So I’ll write this one, about how I’ll randomly be walking home from work or be on the train going somewhere, and I’ll stop and think about how cool and amazing it is that I actually live in New York City.
I’ve always wanted to live here and go to college here, but it’s a huge jump from just thinking about doing something, then actually living it. Not that I’m disconnected from reality or anything, but sometimes it really does feel like some weird dream, and that I should be back at home in NOVA. I don’t know if that counts as being homesick or not…I don’t think it’s homesickness, I think it’s a weird nostalgia for when my life was easier and all I had to worry about was high school.

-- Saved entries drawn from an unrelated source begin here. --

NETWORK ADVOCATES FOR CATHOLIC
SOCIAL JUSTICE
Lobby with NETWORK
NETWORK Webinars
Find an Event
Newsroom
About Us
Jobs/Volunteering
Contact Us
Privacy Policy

Living here by myself also makes me feel like a real adult…even though living here sometimes feels like a dream, I can’t ever imagine going back home, asking my parents to support me, etc. I guess it’s also because my college doesn’t have traditional campus life, and I spend more time at work than at school…and I’m obviously not dorming anymore.
So those are my thoughts that I have…it’s so funny though, because when I do go home, living in New York feels like it happened to someone else, and no time has passed even though it’s been two years.
Maybe I’m craaaaaaaaaaazy or maybe everyone feels like this when they’re going through the child-adult transition. Only the nose knows. Clearly I’m still a child in some ways.